An example of a brand that recognised this was Ikea. In many of their larger stores they have a section called Smaland where kids are left alone to play in a cordoned play area, under minimal but sufficiently effective supervision. Occasionally parents game it
to get free daycare. I have struggled to find other similar examples. Yes, there are play areas — most commonly in malls, but they are really spaces where the parent has to accompany the kid. At least this is what I have noticed thus far in India.
In marketing literature, we would call of these individual components as serving different types of jobs-to-be-done. We hire a pricey restaurant on an anniversary, not so much for the food alone, but for the ambience, and to signal to each other that it is a special occasion.
So if due to COVID you are in lockdown and cant leave the house, then you can’t just replace the going out with a dining in; you need to add back consciously the missing elements that serve the core job to be done, which in this case is signalling the specialness of the occasion. So you may be better off hiring an online musical performance, or even cooking a special meal together. The replacement product looks nothing like what the original was.
Adding back social / rebundling
Bundling, unbundling and rebundling is a common theme in tech. We started with the CD, and then unbundled it into the song (mp3), and rebundled it into the stream (itunes, spotify etc.)
. Then there is the rebundle I heard of in Argentina, and this has nothing to do with tech, where they unbundled the (fun) wedding from the (boring) marriage, and added theatrics and drama, to create a new kind of faux wedding that is called falsa boda
Rebundling of social is a theme that I see emerging as digital becomes the default; as more and more physical (and bundled) experiences or offerings go digital, we will start seeing socialization or daycare elements being added back consciously to the digital element as a discrete and separately configurable component. We watched movies w friends in cinemas. Now we watch Netflix alone so now we want Netflix party.
Alternately we may also see social or communality as a service by itself.
Imagine PVR or INOX or other movie chains offering a daycare show a la Ikea. Say, old cartoons playing on loop in a well-lit theatre where kids can play with social distancing measures enforced via the presence of staff at hand, while parents are free to drop off their kids and go shopping. If birthday parties are quasi-daycare (the specific job-to-be-done here) then is there a space for a kid’s-parties-as-a-service for harried parents to drop off kids for a fee; as the kid’s equivalent of the Argentinian false wedding?
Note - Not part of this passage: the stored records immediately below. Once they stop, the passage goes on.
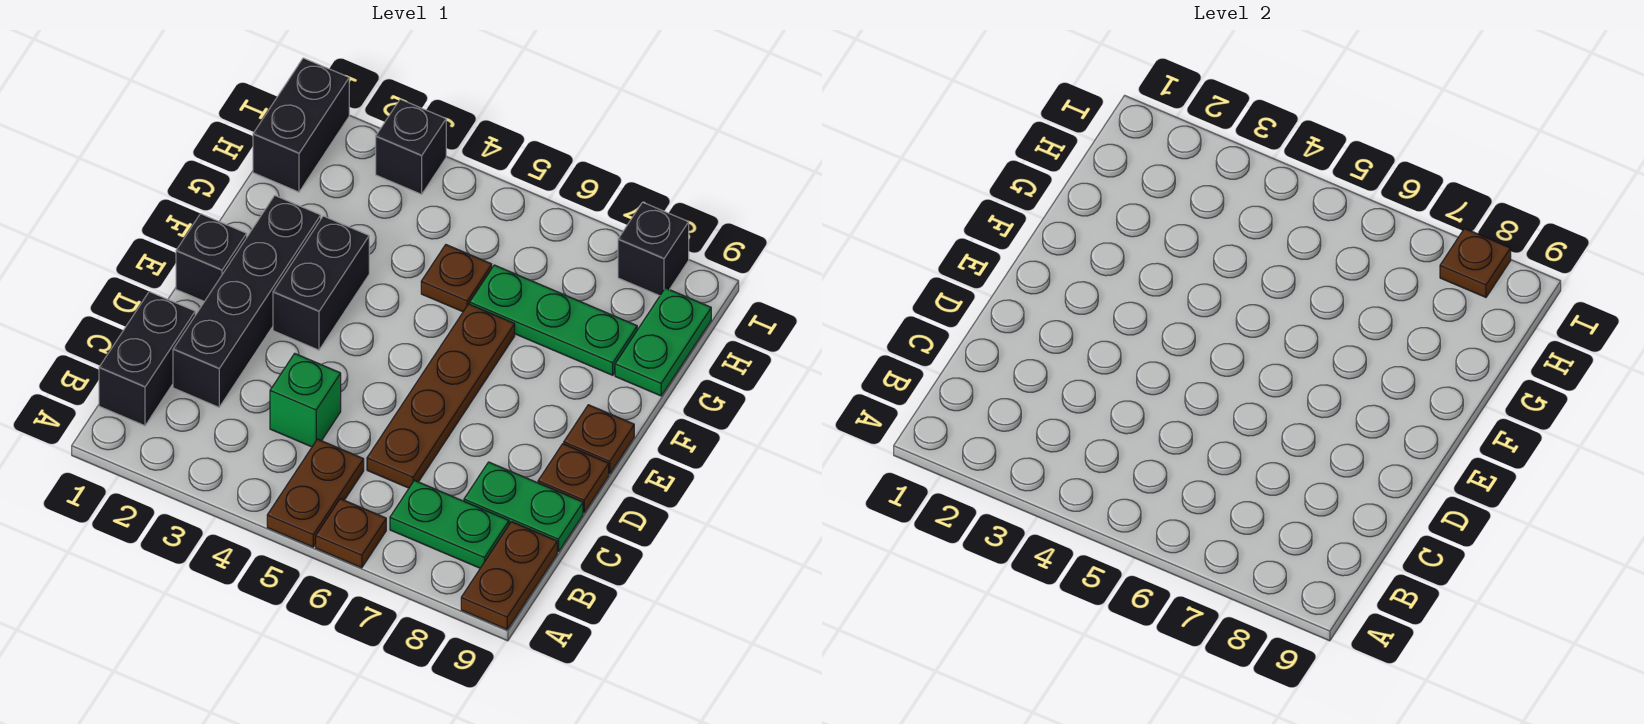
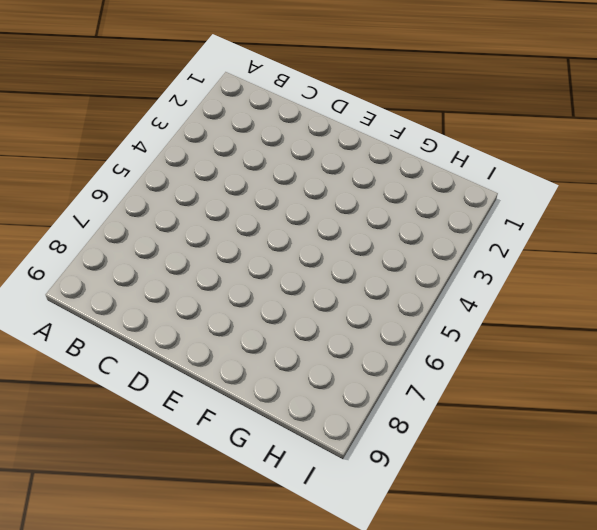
none -> brown plate A5:B5 level 1
none -> brown plate A6 level 1
none -> brown plate A9:B9 level 1

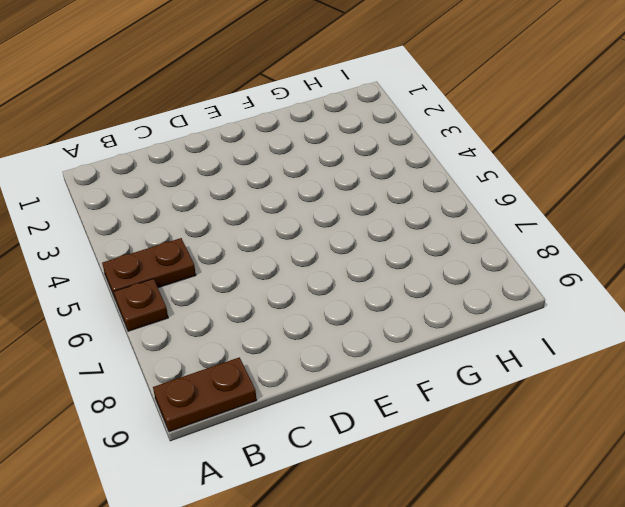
none -> black brick B1:C1 level 1
none -> green plate B7:B8 level 1
none -> black brick C2:F2 level 1

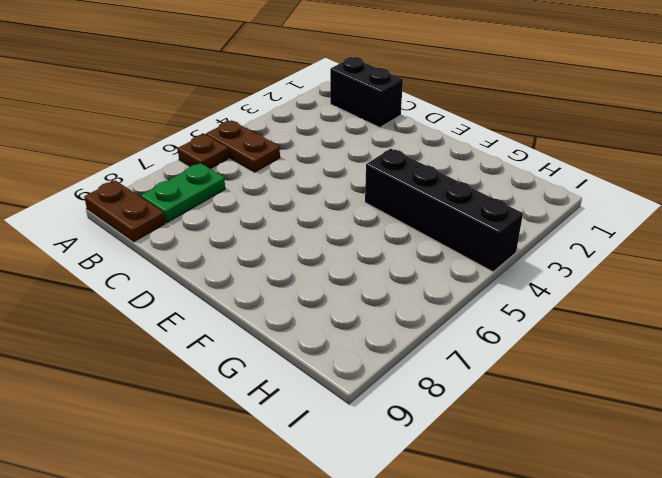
black brick F4:I4 level 1 -> black brick C2:F2 level 1
none -> green brick C4 level 1
none -> brown plate C6:F6 level 1
none -> green plate C8:C9 level 1

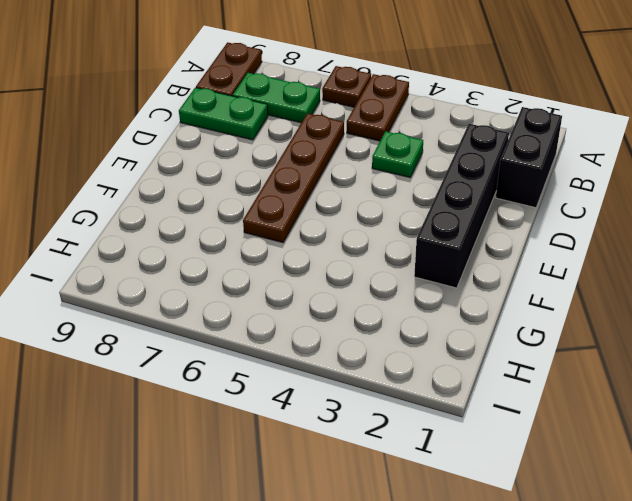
green plate C4 level 1 -> green brick C4 level 1
none -> brown plate D9 level 1
none -> black brick E1 level 1
none -> black brick E3:F3 level 1

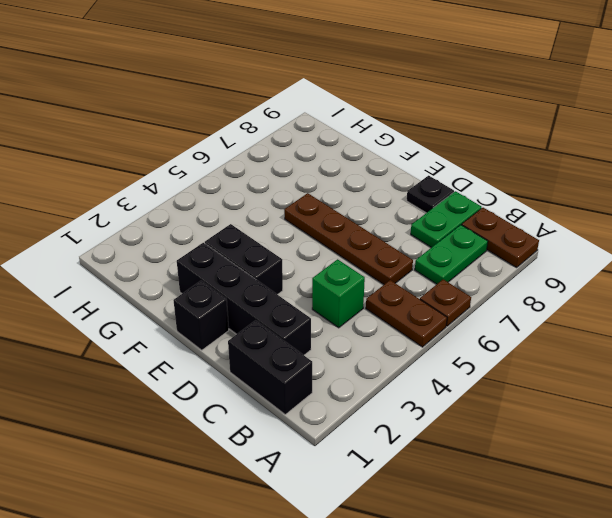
black plate D9 level 1 -> brown plate D9 level 1
none -> brown plate E9 level 1
none -> brown plate G5 level 1
none -> green plate G6:G8 level 1

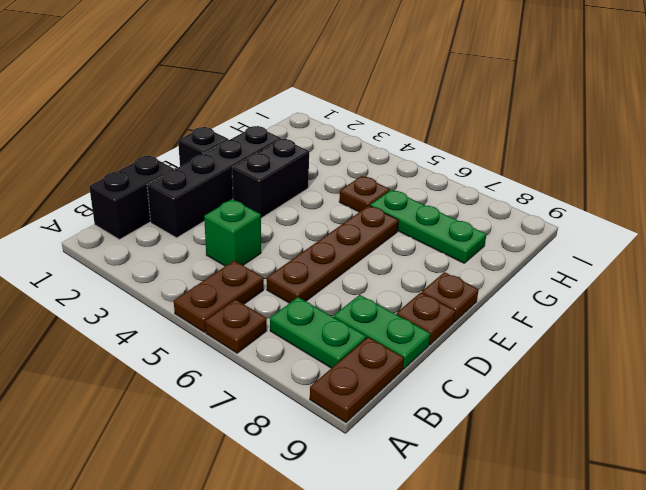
none -> green plate G9:H9 level 1
none -> black brick H1:I1 level 1
none -> black brick I3 level 1

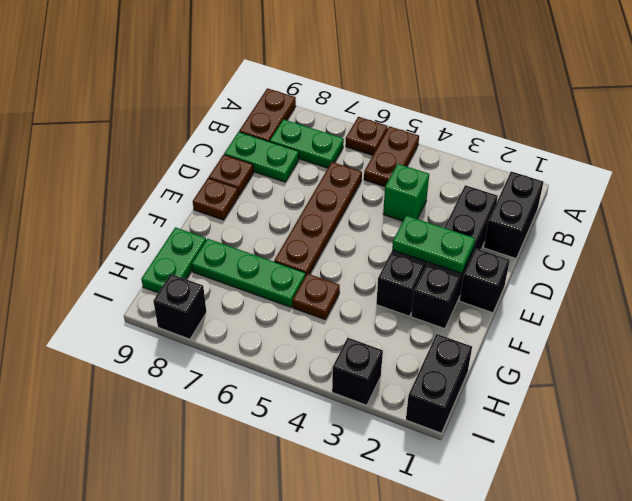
green plate E2:E3 level 2 -> none
none -> brown plate I8 level 2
What about offsites-as-a-service for remote working companies, say where a travel co can plan and execute twice-a-year or so meetups or offsites of all of your remote staff, say with different games and trust-building exercises thrown in?
I see startups in this space being able to offer 3 distinct types of services
- Offering a physical social-as-a-service offering to pure digital plays like the offsites-as-a-service idea. Imagine an API that is available to digital apps to layer on their service enabling geographic catchups (sort of a white label meetup.com for their own subscribers).
- Enabling communal or group virtual consumption of a service — what I call dogether (i.e., do-together) such as netflixparty where you can watch or play something with their friends. This could be as an API or even a distinct dogether service.
- Social network of subscribers: Lastly they can offer an API that can convert your subscribers or fanbase, your Substack or Patreon or podcast / twitter followers to interact amongst each other.
To conclude, as products increasingly go digital and the social aspects gets unbundled out of the offerings, we will begin to see separate social offerings to help customers add these social elements back.